◆ DATA ◆
↓

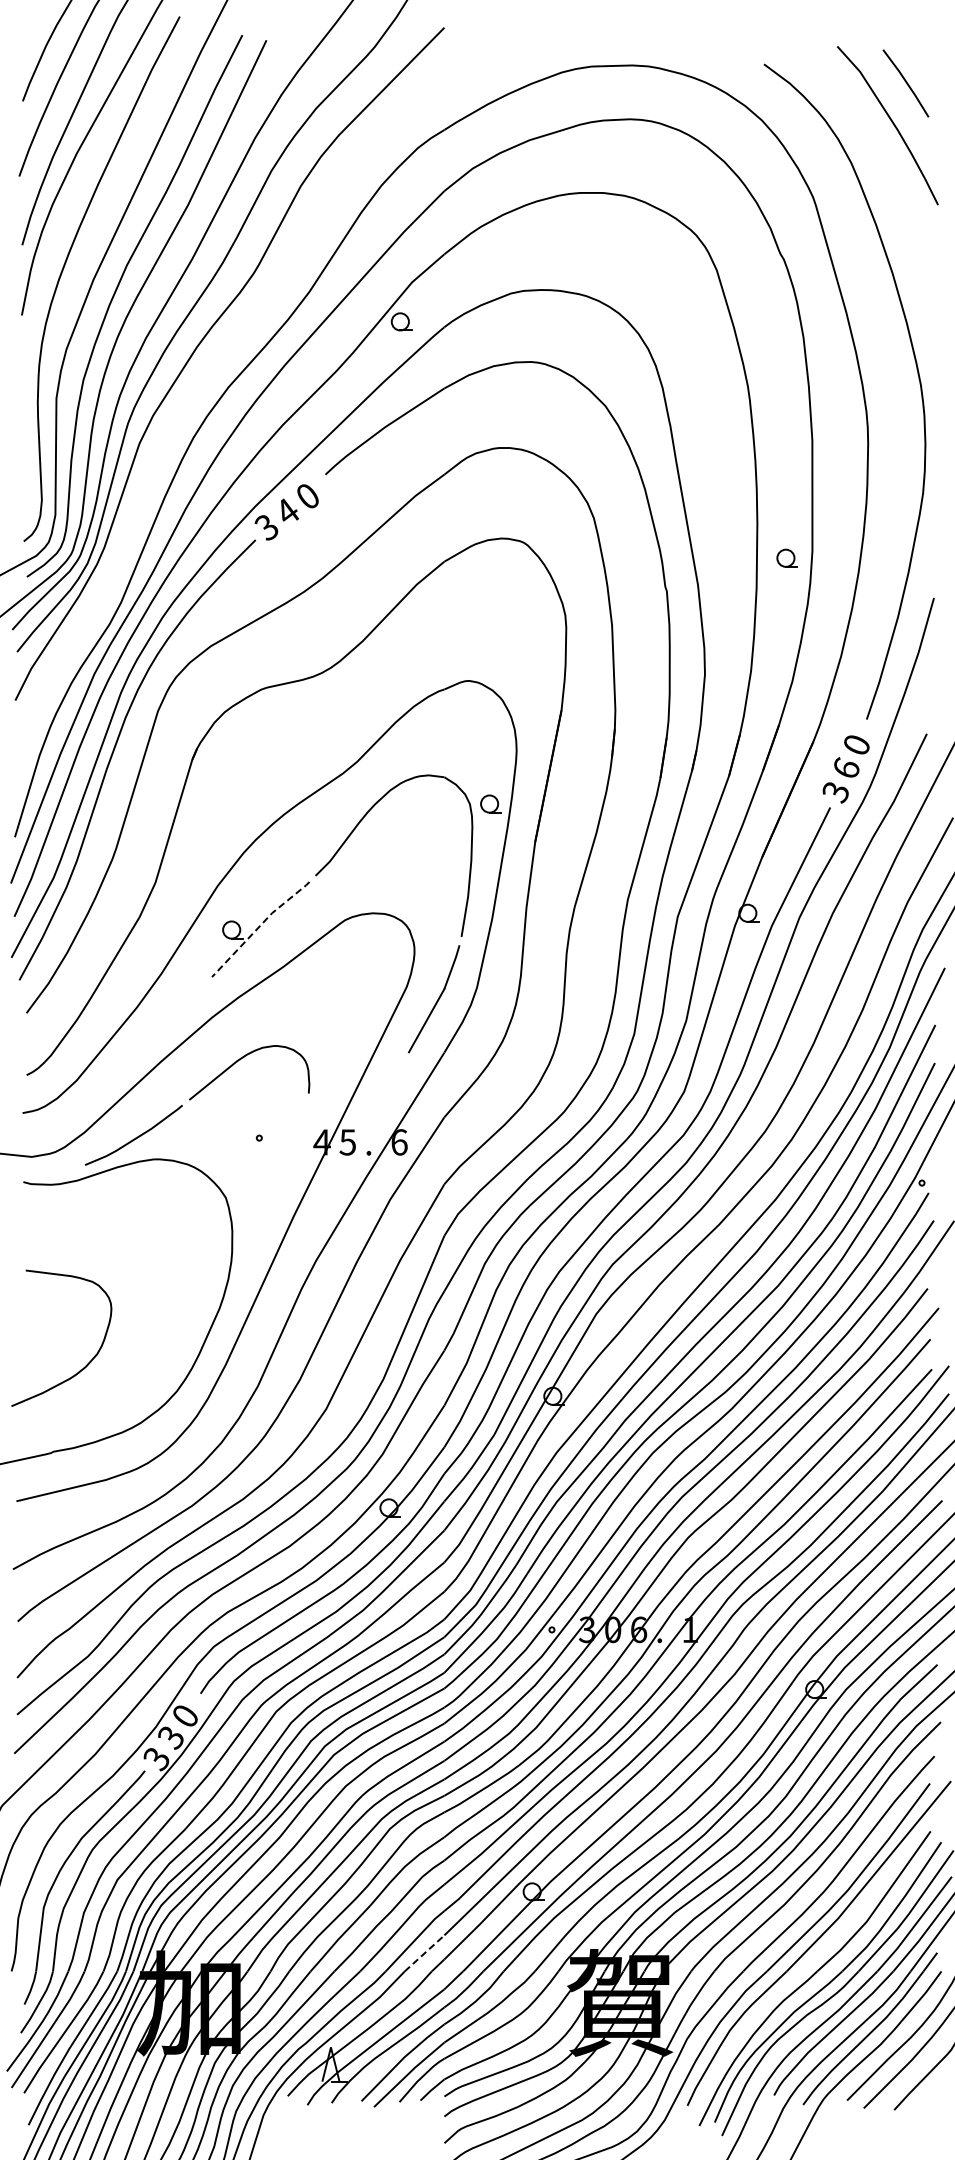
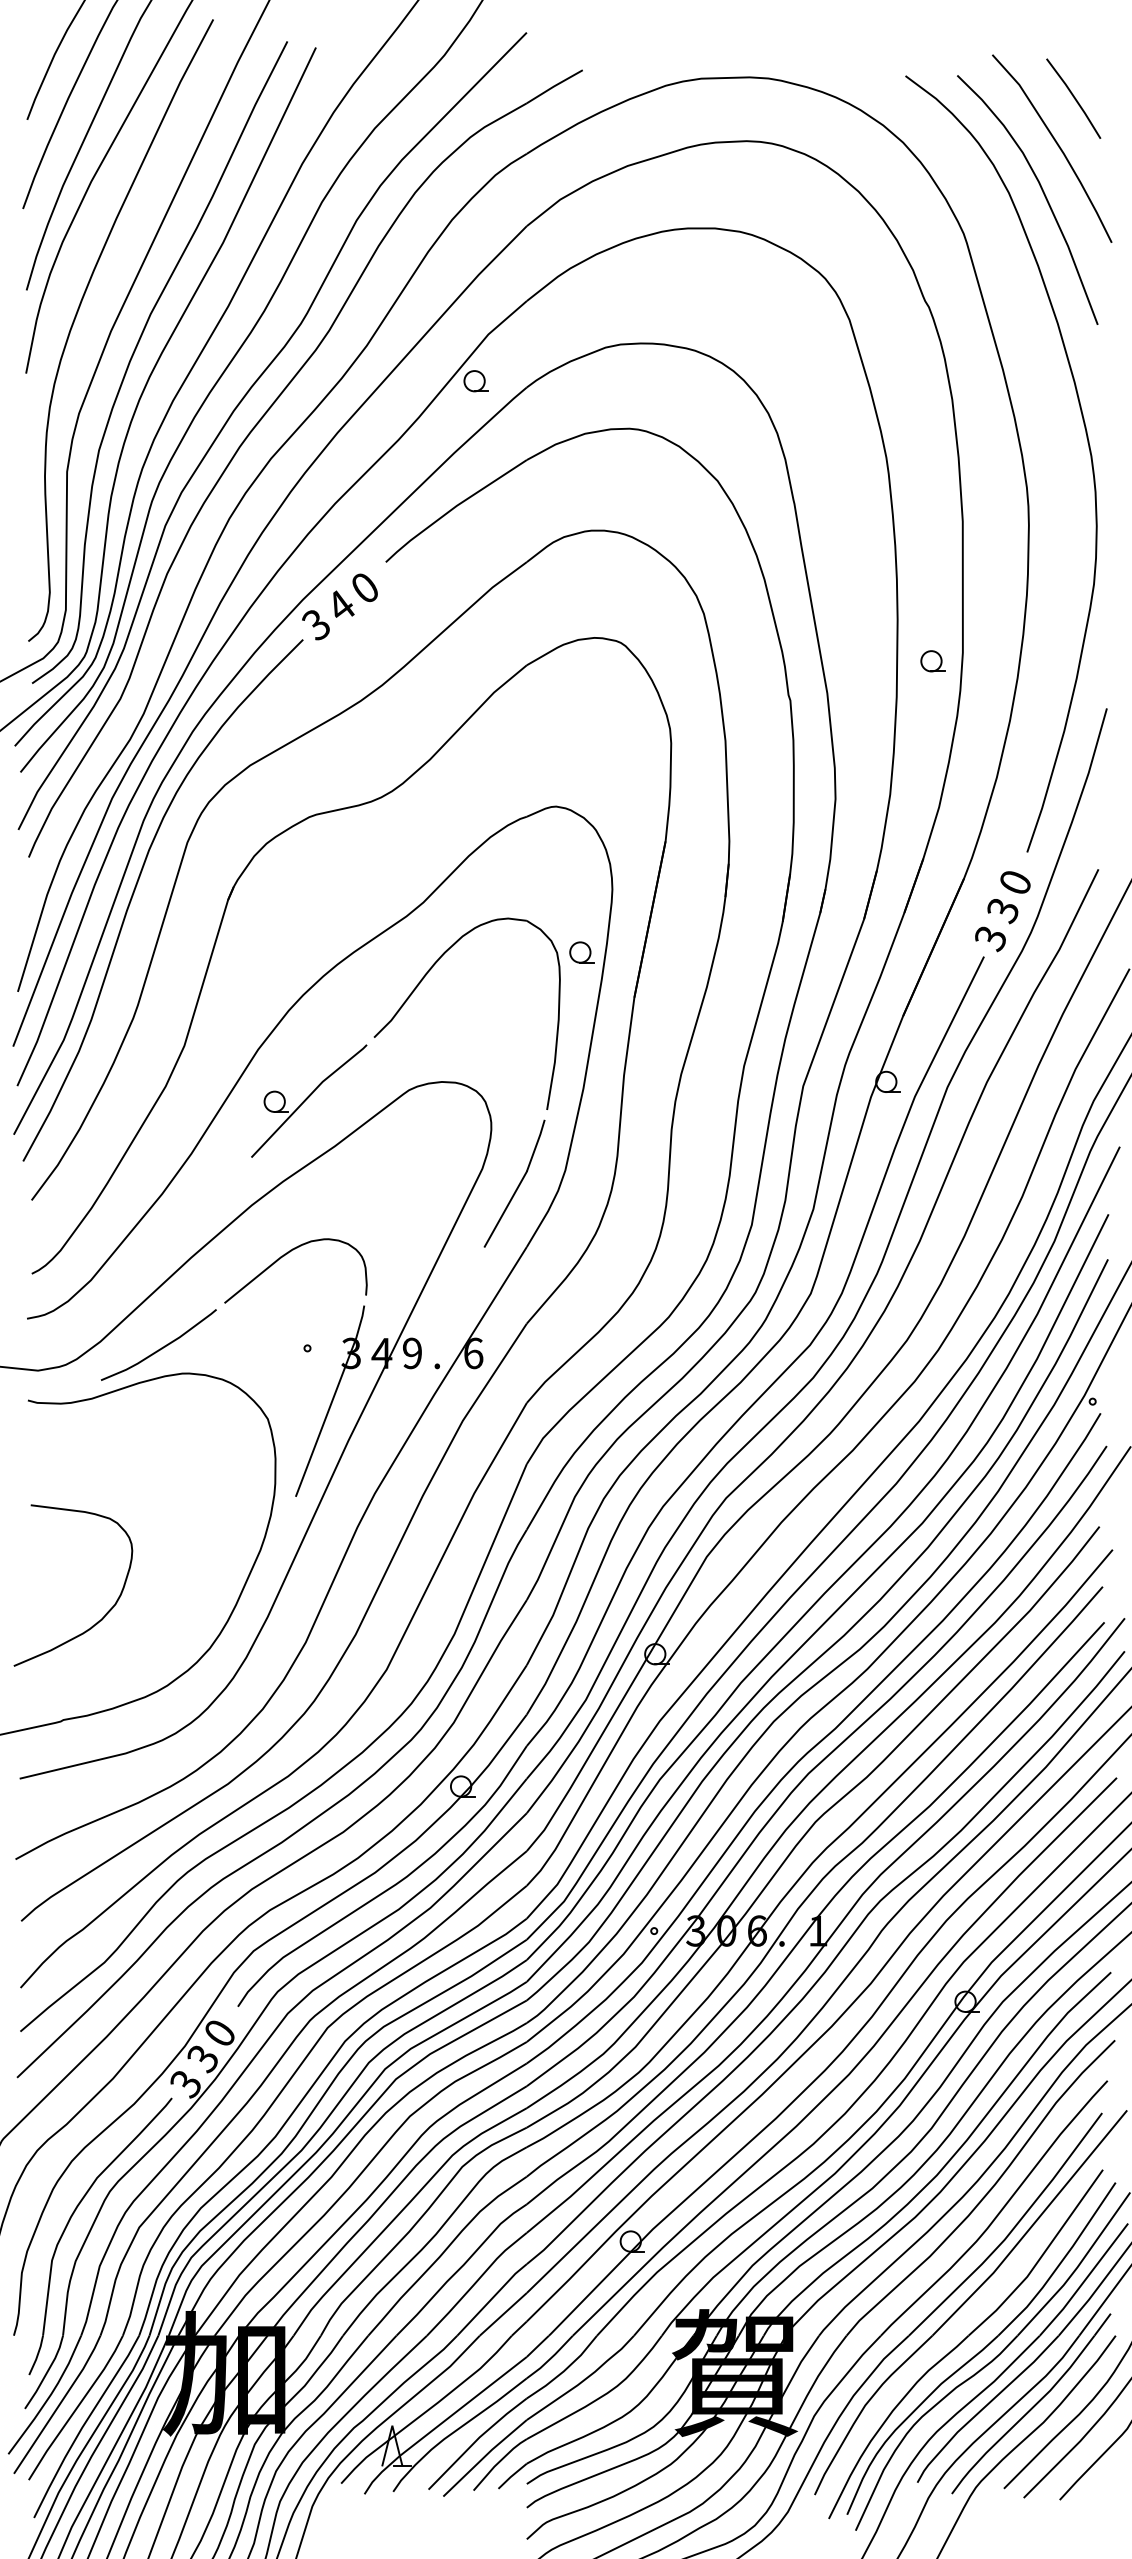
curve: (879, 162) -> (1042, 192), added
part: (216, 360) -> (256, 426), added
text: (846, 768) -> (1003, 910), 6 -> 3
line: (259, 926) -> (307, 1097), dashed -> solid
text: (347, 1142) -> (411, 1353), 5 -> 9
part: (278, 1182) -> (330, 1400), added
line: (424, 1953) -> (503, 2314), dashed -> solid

↑
↓

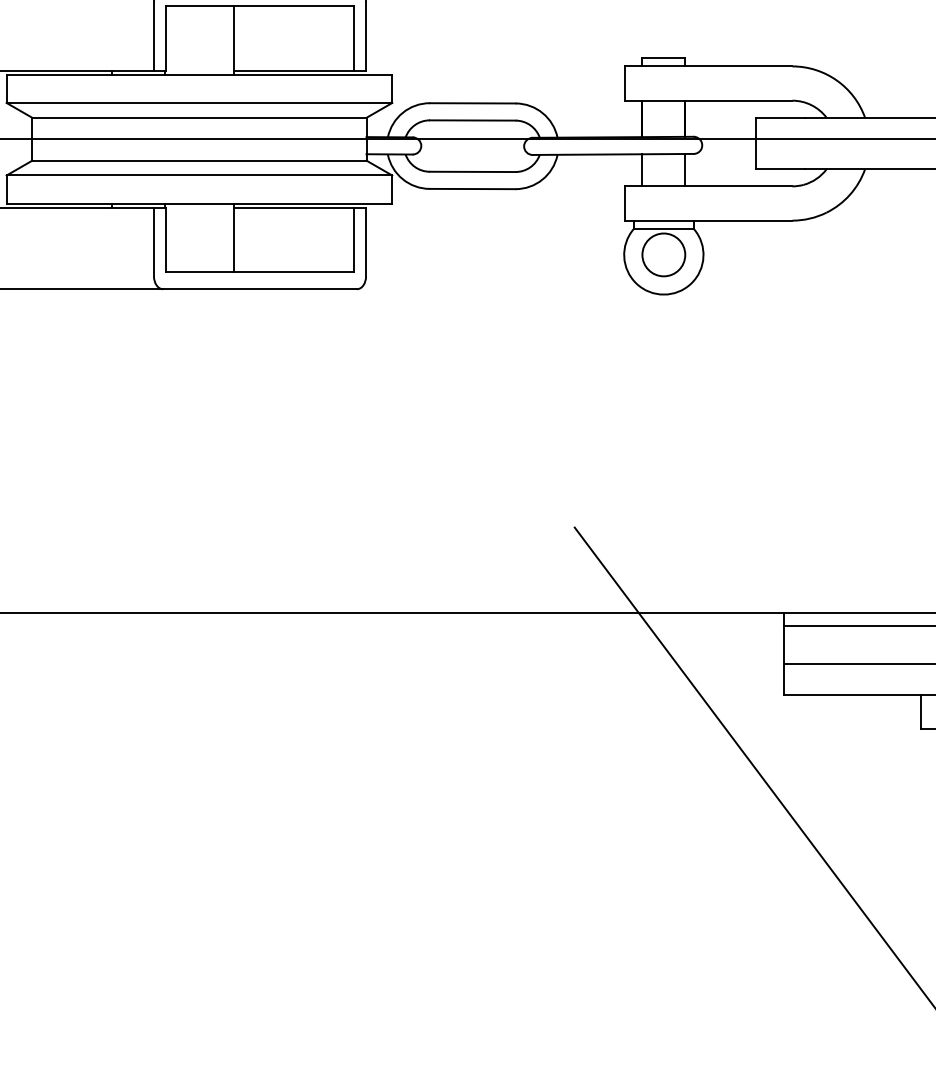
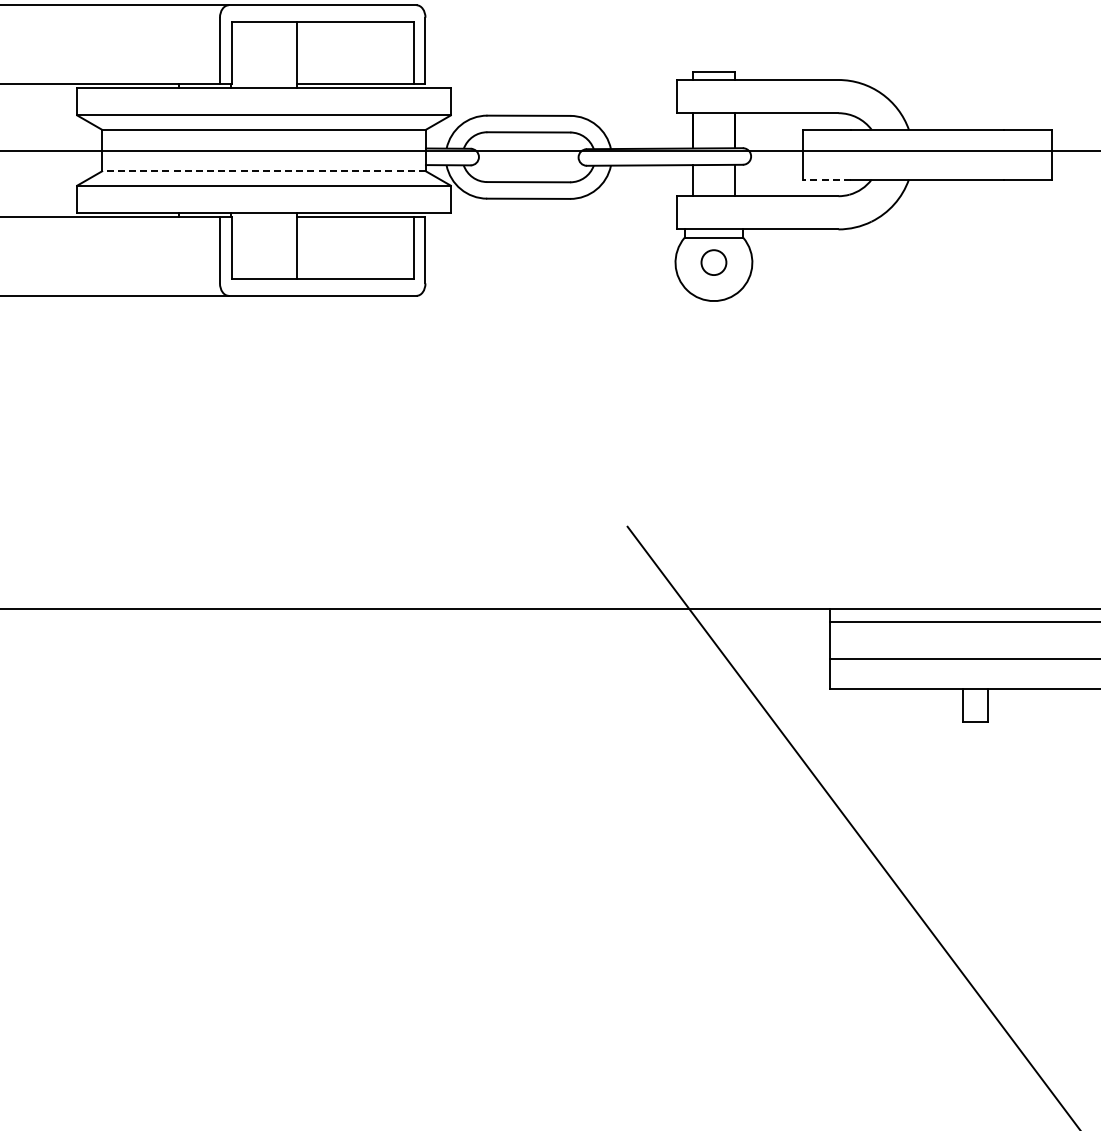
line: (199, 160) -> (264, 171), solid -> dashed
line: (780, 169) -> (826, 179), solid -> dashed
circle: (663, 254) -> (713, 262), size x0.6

↑

◆ TASK ◆
All that should be written out is the stretch of lines above between the one holding "curve: (879, 162) -> (1042, 192), added" and the one holding "line: (424, 1953)", inclusive, exactly as given.

◆ EXPECTED ANSWER ◆
curve: (879, 162) -> (1042, 192), added
part: (216, 360) -> (256, 426), added
text: (846, 768) -> (1003, 910), 6 -> 3
line: (259, 926) -> (307, 1097), dashed -> solid
text: (347, 1142) -> (411, 1353), 5 -> 9
part: (278, 1182) -> (330, 1400), added
line: (424, 1953) -> (503, 2314), dashed -> solid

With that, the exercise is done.